TASKS TO PERFORM →
(1) Transcribe the self storage passage, starting with "Like any sort" and going on through "main headquarters address.".
(2) According to the self storage passage, what do self storage disputes mainly revolve around?
(3) Continue the self storage passage from its final sentence.

Like any sort of business, self storage companies need to have some sort of policy in place so that complaints and disputes can be dealt with in a formal manner. If you have serious concerns with your local storage provider, then you need to address these in a conversation, making reference to the terms of contract that you signed up to, and get hold of that complaints process, even if it means making a written request. It might be the case that the storage company near you is part of a larger franchise, in which case you could also try requesting the policy from their main headquarters address.
A lot of the time, self storage disputes mainly revolve around fees, particularly a perceived change of fees during the contract period, versus the customer’s expectation. It is an important principle for the storage company to ensure that the fee structure in the contract is carefully explained and understood, and the scenarios spelt out, even month by month if need be. The time spent on a preventative measure such as this will weedle out many complaints that would require a lot more admin work, stress and patience on both sides. In a similar vein, the contract needs to be very clear about what happens if payments are missed, or at least cannot be made on the agreed date, as these scenarios do regrettably crop up more than they really ought to. The flexibility, if any, to the customer that can be afforded needs to be drawn up firmly, all the while asserting the rights of the storage company to be paid fully for the job that they are carrying out.

DATA EXCERPTS →
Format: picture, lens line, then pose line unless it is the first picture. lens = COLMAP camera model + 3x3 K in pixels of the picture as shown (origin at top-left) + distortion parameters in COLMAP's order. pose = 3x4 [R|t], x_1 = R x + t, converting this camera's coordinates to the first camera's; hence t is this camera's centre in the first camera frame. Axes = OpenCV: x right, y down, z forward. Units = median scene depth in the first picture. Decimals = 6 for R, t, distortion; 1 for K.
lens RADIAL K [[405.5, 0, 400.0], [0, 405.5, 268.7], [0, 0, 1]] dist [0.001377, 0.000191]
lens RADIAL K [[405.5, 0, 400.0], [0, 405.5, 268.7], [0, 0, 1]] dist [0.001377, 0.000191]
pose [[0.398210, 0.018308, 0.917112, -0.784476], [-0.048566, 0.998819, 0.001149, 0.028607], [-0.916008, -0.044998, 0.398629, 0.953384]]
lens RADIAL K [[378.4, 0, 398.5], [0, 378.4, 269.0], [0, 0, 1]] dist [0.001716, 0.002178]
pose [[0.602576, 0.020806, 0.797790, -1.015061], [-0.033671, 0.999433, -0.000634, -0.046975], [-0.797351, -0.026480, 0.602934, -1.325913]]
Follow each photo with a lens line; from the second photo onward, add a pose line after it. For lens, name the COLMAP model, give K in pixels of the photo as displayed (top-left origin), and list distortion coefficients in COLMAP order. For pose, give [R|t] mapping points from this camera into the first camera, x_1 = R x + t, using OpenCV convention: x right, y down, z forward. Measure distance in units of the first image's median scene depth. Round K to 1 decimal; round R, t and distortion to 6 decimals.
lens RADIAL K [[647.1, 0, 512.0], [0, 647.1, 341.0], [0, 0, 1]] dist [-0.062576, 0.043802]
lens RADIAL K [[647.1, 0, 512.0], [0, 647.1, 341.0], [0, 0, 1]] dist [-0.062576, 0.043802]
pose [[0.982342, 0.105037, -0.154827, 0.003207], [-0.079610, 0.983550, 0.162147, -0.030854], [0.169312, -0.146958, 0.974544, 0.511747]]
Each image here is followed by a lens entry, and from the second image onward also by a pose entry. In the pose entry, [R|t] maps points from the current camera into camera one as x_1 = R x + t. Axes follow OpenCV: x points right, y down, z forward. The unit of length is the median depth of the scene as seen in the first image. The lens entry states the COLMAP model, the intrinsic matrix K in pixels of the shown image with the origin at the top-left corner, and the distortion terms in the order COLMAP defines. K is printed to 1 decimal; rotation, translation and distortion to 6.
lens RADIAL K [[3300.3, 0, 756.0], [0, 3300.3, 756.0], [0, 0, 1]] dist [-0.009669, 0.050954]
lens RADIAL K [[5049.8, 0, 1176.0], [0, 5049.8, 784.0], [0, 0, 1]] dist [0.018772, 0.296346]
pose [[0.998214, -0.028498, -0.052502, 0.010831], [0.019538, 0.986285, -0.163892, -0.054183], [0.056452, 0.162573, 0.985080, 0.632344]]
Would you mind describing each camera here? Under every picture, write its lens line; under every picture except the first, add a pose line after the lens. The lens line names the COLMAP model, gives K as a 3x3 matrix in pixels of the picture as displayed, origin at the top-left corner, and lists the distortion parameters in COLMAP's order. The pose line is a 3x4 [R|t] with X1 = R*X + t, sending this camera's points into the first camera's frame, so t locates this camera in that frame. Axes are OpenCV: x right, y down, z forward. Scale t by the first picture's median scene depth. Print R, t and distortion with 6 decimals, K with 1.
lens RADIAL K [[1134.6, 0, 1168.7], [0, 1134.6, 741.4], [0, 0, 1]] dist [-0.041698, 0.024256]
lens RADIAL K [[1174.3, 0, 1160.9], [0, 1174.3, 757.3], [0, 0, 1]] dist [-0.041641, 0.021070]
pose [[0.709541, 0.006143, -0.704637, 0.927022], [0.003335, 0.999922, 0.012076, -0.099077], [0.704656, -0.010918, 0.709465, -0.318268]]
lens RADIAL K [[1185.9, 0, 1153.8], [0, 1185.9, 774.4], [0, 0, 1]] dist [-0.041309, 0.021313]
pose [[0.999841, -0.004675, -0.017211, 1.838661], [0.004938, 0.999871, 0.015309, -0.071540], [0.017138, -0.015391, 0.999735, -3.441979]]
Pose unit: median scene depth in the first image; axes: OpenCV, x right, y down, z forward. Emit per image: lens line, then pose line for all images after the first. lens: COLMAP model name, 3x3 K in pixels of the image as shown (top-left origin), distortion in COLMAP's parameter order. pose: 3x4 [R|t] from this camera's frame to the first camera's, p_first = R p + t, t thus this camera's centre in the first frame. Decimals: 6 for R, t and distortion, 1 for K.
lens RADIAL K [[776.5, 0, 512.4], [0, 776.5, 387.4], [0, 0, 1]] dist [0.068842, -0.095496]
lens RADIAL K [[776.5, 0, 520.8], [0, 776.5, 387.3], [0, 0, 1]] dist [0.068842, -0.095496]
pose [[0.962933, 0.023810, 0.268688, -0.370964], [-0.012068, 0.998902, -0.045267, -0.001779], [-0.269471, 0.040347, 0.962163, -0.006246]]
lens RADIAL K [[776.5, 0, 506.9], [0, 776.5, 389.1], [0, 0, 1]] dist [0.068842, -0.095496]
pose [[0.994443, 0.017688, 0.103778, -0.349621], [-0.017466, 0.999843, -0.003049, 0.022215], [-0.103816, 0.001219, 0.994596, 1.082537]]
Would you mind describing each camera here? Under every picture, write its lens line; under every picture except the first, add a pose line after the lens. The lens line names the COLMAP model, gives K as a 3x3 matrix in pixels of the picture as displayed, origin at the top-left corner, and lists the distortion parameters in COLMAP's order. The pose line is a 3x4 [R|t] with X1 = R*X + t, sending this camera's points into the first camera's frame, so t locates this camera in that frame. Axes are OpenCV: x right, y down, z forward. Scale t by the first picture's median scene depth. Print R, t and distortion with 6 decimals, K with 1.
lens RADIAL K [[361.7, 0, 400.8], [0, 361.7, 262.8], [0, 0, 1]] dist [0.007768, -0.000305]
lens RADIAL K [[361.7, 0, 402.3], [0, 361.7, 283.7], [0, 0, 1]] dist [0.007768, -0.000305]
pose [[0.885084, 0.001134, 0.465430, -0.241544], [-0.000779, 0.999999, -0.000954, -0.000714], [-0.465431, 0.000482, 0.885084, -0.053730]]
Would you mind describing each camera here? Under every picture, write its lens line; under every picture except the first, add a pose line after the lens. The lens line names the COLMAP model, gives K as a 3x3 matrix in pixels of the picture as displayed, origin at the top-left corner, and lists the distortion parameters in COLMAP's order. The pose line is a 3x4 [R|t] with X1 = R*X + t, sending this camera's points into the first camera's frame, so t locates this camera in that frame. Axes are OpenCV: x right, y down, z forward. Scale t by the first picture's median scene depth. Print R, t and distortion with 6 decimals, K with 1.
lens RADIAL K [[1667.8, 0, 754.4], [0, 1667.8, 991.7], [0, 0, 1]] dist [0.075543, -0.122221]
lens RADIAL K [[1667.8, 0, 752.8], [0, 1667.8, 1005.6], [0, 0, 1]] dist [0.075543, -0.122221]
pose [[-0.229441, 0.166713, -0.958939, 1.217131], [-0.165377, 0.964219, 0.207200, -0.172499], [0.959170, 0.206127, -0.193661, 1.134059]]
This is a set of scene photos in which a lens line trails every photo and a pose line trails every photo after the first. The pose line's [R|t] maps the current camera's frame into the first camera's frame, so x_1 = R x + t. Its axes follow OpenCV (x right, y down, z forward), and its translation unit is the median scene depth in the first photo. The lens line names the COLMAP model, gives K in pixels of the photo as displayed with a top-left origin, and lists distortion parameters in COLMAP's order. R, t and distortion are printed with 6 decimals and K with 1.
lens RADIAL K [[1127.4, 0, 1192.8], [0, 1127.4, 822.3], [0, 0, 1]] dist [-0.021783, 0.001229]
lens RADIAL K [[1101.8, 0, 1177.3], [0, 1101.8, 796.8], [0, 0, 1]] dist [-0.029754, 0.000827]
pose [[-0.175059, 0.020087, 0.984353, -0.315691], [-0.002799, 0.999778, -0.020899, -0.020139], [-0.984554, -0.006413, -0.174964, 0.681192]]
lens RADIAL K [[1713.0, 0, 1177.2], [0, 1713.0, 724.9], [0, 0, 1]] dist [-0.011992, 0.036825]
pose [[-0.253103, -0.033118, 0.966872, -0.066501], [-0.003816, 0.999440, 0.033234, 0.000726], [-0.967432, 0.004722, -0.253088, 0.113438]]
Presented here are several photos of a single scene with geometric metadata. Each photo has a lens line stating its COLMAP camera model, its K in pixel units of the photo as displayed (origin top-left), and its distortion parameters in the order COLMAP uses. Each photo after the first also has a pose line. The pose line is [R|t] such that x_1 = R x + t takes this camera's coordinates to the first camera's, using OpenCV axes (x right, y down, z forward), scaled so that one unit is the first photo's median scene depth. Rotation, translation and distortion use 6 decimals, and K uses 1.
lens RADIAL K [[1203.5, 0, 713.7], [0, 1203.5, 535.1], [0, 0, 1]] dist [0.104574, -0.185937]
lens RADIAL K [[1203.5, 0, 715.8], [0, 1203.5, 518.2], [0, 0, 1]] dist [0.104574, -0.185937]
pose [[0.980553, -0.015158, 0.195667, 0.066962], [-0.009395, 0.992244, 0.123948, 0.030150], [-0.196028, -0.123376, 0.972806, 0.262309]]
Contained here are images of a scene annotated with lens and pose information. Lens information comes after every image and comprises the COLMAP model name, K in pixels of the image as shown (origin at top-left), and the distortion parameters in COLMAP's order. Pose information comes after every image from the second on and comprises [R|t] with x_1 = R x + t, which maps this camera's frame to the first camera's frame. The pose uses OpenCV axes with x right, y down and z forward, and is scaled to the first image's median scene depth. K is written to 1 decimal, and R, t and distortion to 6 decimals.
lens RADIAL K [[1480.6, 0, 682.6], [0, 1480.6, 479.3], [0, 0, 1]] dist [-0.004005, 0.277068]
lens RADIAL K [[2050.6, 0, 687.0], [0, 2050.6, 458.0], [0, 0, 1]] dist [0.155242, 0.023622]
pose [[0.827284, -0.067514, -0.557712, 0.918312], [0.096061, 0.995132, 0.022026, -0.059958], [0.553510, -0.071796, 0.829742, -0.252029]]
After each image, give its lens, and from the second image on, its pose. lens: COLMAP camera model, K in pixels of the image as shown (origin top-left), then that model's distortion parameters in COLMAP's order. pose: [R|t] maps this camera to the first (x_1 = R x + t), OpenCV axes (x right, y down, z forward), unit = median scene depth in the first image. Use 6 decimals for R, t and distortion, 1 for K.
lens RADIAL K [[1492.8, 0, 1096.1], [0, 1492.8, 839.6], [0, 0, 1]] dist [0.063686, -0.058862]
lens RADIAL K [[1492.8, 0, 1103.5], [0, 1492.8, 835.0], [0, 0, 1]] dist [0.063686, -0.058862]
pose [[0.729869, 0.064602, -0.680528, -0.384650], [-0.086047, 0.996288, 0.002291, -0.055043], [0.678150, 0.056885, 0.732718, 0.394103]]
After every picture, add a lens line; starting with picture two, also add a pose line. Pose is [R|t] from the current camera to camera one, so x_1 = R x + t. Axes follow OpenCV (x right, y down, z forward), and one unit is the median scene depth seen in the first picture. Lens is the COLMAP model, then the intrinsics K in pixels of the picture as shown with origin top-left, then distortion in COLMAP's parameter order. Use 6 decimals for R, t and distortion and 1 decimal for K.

ANSWERS →
(1)
Like any sort of business, self storage companies need to have some sort of policy in place so that complaints and disputes can be dealt with in a formal manner. If you have serious concerns with your local storage provider, then you need to address these in a conversation, making reference to the terms of contract that you signed up to, and get hold of that complaints process, even if it means making a written request. It might be the case that the storage company near you is part of a larger franchise, in which case you could also try requesting the policy from their main headquarters address.

(2) Fees, particularly a perceived change of fees during the contract period versus the customer's expectation.

(3)
Whilst self storage is a very secure way of keeping your belongings, with all the protective measures put in place for you by the storage company in terms of security, climate control etc., there is always the tiniest window of opportunity for an accident, theft, or issue. Insurance is very important here, and most savvy self storage users should have put insurance down on their valuables before locking them away, likewise the storage company ought to check that customers have made the required arrangements. Many self storage companies offer insurance in the contract so that there is no doubt around whether should a big problem occur people won’t be covered. Self-storage contracts are generally very wide ranging and will cover everything from stolen property to the effects of building damage. What they might not cover are extreme weather scenarios, but if your goods are going to be washed up in a huge hurricane, they probably won’t be safe anywhere, nevermind self storage. So insurers are likely to become involved where damage or loss of property is the main issue behind the concern.
It’s a case of both parties understanding their rights and being able to execute these amicably. Sometimes it is agreed that legal advice is the way forward, and arrangements can be made for mediation, where a third neutral party sorts out a deal that works to the convenience of both, although that does unfortunately mean more money lost for somebody in the process.
In short it is possible to raise a dispute with your storage provider, who should, according to common business practice, have a followable process available in order to tackle it, and prearranged insurance may have to be the channel in certain circumstances.